Dataset entries:
++++

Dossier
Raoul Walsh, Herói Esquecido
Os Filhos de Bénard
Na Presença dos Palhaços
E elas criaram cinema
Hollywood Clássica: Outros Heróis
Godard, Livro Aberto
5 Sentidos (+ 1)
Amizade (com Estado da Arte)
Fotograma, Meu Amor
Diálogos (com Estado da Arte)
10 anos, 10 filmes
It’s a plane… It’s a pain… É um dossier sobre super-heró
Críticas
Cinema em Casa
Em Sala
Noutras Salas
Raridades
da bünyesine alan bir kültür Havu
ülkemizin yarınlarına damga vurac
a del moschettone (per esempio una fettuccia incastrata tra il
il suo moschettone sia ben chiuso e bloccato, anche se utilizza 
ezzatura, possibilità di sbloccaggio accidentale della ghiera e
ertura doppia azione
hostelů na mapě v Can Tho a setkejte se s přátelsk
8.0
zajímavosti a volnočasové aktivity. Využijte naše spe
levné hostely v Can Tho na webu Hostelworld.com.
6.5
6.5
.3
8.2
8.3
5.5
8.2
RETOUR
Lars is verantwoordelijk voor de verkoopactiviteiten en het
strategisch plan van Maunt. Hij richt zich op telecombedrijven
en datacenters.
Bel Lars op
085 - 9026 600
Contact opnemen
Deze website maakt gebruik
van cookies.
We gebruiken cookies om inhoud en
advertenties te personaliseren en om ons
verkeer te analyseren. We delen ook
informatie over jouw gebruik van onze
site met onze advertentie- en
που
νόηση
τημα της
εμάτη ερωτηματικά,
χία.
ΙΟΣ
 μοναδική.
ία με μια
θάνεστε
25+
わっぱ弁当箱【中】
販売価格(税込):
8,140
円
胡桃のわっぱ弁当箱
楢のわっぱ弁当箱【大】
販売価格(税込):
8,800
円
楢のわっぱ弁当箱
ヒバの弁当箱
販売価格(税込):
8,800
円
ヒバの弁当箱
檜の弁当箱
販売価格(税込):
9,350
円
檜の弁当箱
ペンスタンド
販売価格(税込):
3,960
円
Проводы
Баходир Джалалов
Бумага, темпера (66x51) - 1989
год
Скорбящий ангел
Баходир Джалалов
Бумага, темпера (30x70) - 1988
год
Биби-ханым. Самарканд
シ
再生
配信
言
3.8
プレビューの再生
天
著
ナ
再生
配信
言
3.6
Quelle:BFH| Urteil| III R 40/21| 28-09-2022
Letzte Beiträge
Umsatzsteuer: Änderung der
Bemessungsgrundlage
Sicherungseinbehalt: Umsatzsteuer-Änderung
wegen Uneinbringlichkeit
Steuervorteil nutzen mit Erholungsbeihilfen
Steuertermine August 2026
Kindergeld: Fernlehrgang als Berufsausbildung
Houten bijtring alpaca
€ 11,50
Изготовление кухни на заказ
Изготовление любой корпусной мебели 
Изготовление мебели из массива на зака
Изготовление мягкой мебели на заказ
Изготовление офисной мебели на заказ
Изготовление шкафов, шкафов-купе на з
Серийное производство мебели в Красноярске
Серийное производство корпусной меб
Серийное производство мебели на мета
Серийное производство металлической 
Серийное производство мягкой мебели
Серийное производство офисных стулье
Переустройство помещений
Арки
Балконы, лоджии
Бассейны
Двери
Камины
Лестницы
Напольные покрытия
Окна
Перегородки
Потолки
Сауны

++++

## WHAT YOU WILL DO
Gather every line in the records above that contains the string "темпера", matching case exactly.

## YOUR SOLUTION
Бумага, темпера (66x51) - 1989
Бумага, темпера (30x70) - 1988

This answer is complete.